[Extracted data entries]
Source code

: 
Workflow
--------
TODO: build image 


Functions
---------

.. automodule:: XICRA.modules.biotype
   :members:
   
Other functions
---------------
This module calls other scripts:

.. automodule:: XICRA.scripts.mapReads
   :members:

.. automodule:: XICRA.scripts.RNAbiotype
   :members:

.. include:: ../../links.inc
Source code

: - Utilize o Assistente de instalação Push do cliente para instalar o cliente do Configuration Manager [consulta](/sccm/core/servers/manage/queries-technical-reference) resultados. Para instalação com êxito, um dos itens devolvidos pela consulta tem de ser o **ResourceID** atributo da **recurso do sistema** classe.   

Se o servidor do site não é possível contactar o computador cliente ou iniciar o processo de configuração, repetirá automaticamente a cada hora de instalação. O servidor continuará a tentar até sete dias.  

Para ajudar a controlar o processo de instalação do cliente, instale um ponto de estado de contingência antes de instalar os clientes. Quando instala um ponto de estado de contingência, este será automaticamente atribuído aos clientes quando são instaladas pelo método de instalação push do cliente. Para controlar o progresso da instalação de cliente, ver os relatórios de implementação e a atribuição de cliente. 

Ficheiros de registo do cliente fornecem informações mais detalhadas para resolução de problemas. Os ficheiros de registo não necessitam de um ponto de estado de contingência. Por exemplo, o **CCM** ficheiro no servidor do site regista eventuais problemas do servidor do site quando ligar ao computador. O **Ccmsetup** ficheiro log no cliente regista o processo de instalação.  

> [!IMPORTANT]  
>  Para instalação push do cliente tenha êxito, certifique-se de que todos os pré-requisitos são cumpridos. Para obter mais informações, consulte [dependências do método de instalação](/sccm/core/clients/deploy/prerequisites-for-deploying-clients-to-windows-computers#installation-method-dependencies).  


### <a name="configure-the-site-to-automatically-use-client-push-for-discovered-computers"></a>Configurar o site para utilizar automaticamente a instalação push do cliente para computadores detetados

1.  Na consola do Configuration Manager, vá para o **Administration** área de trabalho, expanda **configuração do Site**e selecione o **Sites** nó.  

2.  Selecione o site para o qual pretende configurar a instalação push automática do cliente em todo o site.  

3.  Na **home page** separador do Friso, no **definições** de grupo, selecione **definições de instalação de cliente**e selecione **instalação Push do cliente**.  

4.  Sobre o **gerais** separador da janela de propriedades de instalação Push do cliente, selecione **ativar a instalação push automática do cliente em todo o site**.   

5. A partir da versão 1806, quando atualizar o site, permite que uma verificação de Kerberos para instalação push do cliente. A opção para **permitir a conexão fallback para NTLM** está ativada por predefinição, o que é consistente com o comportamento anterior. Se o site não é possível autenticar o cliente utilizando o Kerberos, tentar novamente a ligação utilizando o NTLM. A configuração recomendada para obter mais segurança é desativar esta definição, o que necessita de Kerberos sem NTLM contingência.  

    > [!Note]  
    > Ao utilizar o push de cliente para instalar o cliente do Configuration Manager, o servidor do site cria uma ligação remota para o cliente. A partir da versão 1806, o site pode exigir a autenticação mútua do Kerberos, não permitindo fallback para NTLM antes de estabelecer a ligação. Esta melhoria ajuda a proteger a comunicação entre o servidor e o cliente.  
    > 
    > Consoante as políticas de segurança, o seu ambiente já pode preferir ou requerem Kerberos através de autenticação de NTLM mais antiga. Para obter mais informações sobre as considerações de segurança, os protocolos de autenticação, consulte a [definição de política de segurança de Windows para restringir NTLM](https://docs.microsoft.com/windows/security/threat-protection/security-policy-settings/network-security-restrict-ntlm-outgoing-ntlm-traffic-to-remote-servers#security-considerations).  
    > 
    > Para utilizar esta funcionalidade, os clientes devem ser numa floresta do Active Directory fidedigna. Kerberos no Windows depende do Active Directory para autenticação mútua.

* * *

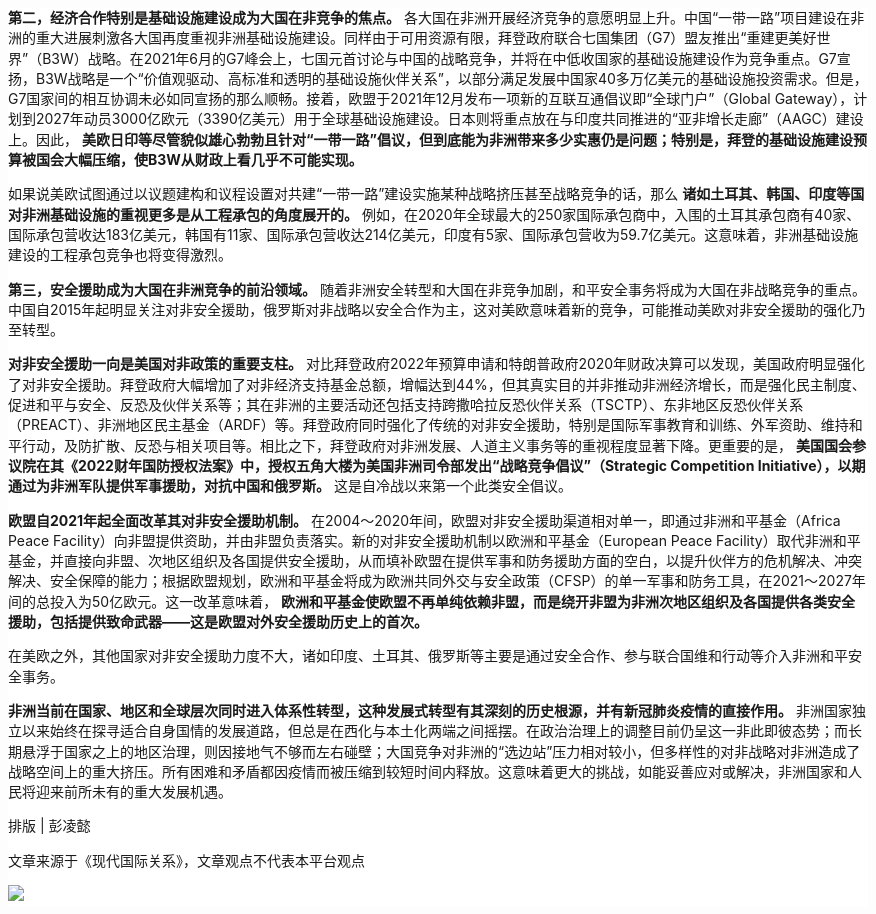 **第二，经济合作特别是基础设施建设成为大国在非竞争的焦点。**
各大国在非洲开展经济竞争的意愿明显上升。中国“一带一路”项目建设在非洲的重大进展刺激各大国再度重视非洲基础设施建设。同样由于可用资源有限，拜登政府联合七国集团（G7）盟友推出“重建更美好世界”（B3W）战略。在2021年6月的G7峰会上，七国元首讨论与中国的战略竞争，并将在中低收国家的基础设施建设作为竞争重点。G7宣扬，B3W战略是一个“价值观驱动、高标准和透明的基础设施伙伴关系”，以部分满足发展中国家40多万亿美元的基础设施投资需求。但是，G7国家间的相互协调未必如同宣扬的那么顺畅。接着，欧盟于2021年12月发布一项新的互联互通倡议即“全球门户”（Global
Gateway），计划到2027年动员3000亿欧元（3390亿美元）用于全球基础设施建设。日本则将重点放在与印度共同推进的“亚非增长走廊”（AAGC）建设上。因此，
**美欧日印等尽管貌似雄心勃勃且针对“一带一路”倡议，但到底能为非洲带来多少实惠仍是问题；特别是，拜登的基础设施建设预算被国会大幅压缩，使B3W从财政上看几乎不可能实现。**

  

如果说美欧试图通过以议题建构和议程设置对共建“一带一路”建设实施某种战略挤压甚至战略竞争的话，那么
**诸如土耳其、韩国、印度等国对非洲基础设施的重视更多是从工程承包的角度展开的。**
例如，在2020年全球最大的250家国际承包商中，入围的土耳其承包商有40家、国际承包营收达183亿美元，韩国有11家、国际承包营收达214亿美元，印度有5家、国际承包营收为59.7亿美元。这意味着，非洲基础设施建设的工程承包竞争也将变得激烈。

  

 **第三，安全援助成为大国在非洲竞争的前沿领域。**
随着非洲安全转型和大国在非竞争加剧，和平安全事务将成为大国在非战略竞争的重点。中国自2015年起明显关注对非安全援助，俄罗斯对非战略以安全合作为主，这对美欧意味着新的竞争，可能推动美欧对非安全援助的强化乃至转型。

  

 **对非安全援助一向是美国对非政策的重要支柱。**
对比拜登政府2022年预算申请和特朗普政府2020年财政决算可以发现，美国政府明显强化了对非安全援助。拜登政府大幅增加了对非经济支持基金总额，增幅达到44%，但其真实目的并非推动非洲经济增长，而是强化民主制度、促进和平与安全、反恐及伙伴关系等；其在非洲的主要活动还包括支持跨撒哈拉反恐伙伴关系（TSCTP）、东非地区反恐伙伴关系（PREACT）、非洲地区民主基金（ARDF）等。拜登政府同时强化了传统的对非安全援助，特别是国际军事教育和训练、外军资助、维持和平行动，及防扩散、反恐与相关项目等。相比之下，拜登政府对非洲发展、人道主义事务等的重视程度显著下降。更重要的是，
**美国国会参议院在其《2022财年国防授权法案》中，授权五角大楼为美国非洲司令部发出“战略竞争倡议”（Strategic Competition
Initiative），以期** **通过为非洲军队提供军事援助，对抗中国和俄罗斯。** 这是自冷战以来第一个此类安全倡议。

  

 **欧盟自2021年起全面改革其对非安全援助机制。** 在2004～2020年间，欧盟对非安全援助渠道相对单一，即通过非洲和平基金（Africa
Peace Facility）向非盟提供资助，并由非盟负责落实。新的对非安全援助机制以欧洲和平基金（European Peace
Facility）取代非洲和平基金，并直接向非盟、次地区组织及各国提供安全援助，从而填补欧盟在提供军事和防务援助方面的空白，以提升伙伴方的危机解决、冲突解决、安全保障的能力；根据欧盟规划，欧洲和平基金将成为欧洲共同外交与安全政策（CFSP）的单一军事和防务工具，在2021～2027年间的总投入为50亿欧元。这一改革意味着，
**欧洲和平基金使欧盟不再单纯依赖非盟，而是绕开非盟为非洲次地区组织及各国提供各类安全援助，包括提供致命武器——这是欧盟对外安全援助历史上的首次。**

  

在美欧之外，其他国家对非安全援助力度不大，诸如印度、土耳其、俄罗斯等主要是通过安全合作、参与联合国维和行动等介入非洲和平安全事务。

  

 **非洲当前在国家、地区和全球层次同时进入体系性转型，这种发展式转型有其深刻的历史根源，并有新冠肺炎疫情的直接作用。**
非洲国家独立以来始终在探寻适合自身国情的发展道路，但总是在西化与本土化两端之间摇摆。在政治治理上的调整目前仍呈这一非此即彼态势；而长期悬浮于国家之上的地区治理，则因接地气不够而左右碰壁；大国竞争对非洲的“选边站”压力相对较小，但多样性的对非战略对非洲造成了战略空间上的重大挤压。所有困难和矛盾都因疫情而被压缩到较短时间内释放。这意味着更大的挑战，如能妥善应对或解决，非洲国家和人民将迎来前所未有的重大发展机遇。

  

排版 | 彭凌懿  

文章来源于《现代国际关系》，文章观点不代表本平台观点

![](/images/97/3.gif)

==

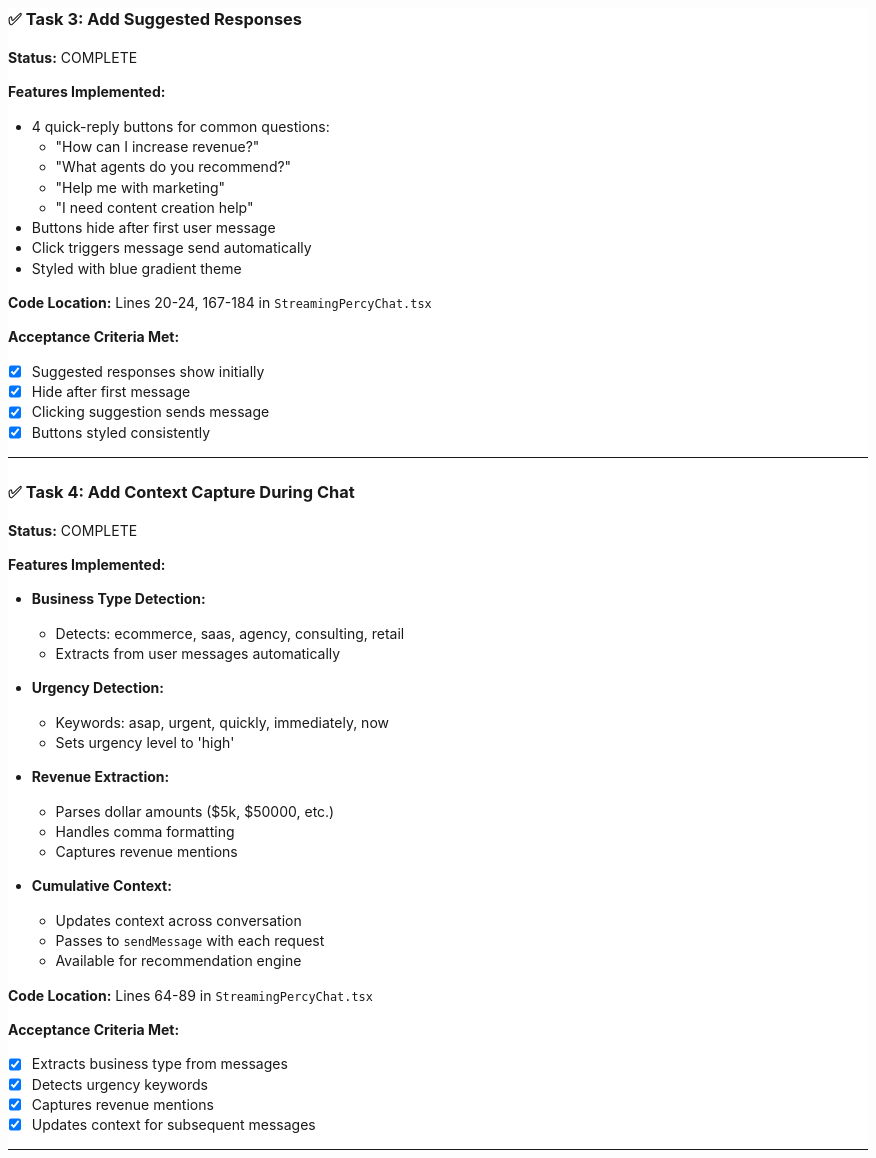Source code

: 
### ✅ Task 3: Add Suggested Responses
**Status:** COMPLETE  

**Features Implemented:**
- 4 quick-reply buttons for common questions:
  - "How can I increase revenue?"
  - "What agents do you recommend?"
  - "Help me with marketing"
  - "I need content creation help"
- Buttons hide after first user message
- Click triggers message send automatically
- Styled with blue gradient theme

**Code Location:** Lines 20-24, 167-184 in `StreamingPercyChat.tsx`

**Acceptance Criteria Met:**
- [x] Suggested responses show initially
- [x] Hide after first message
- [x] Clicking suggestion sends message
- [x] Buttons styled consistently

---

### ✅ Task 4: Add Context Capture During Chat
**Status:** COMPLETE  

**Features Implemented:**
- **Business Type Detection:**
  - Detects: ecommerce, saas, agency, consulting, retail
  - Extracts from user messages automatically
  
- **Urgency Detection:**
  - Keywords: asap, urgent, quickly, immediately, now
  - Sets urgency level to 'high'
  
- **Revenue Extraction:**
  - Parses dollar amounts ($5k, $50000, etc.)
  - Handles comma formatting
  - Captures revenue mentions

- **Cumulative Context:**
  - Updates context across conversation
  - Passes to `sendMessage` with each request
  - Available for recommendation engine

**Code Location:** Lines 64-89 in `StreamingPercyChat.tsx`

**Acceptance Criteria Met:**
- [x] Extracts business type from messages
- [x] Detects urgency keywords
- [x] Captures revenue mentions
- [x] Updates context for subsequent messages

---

▸ WORK ITEM: Within the data above, the span starting at the line containing "- **Urgency Detection:**" and ending at the line containing "- **Cumulative Context:**" is to be retyped exactly, with no other lines.

▸ COMPLETED EXERCISE:
- **Urgency Detection:**
  - Keywords: asap, urgent, quickly, immediately, now
  - Sets urgency level to 'high'
  
- **Revenue Extraction:**
  - Parses dollar amounts ($5k, $50000, etc.)
  - Handles comma formatting
  - Captures revenue mentions

- **Cumulative Context:**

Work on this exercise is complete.